Petersen mentions how many Millenials would rather read a book than the mindless scrolling they do on social media, but they are just too tired from a life driven by being raised as resumes rather than kids. I know I hear this often from our subscribers, about how much they try to use the ebooks and audiobooks they find on Scribd to help drive them away from the more mindless, mundane apps and services. Ultimately, the book gave me hope that this interested and interesting generation will prevail over the stultifying precarity surrounding them.
— Ashley M.
Voyager by Nona Fernández
Scribd Audio’s latest Spanish acquisition, Nona Fernandez’s 2019 essay Voyager, is so good. “Hi, we are here. Don’t forget about us,” a disarming voice repeats periodically throughout her meditation, each time with more gravity. No wonder Fernandez is one of the big names in Latin American contemporary literature, her voice is so potent, so breathtakingly beautiful and lucid, she could make any subject matter feel important.

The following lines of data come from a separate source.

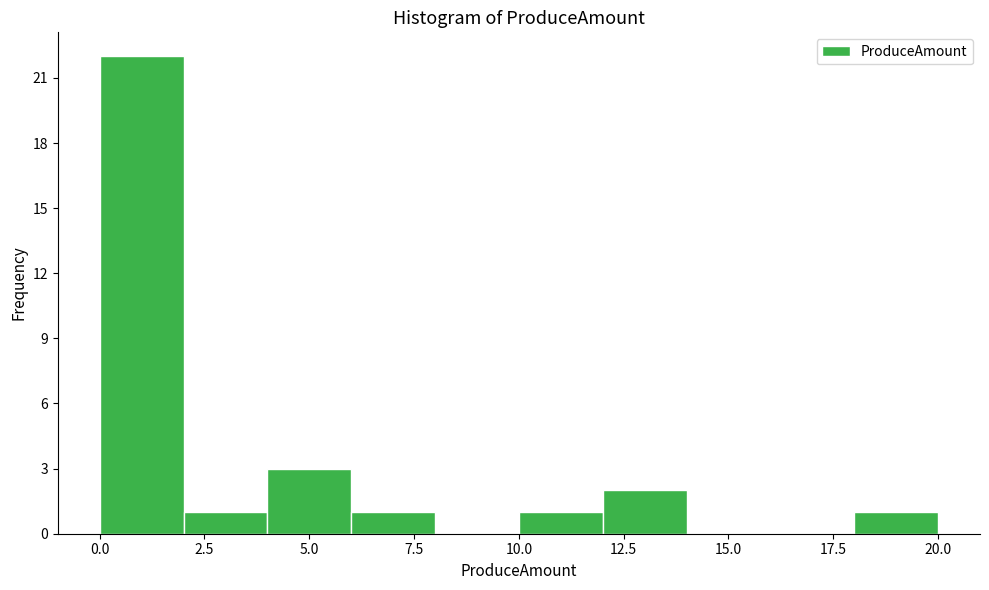

Reading left to right, transcribe this chart: for each bar, give the range it covers on the x-axis and its height. The values are not printed on the chart, so give them approximately, as read against the axis.

0 to 2: 22
2 to 4: 1
4 to 6: 3
6 to 8: 1
8 to 10: 0
10 to 12: 1
12 to 14: 2
14 to 16: 0
16 to 18: 0
18 to 20: 1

But she chooses truly urgent themes and translates them to the human heart, rendering a yin and yang-like image to the micro and macro.
Is it an autobiographical essay? A lyrical memorial to the victims of Pinochet and the Caravan of Death? A long metaphor about stars and the psyche’s universe? All of the above, with memory as the overarching theme. How and why we remember — individually and collectively — is the question at stake. But more importantly, this is a book about the things we think we forget and how they keep living in us after all, in time, through generations, and after literally light-years.
— Andrea B. (Editorial)
Writing into the Wound by Roxane Gay
One thing I love about great writers is how they take our shared understanding of a topic and turn it around so we can all see the back side, the part that’s been hidden in shadow. In Roxanne Gay’s Writing into the Wound, that topic is trauma. I was a little apprehensive to read this title; with the state of the world I wasn't sure I could read any more about the disasters of man. But what Gay is exploring here is not neccessarily the salicious details of a personal or shared trauma. Instead she is exploring how we share those experiences with others through writing, and in turn what makes that writing effective or not.
What I found the most striking was her take on the difference between a therapeutic unburdening of your own trauma versus sharing that same story for an external audience. What is it that we want from the audience? Empathy? Action? To participate in the dismantling of systemic white supremacy? While writing about personal trauma, how can we simultaneously protect ourselves from the outside world and elicit our desired response in readers? Gay provides insight on this and many other topics in this short read that I'll be thinking about for a long time.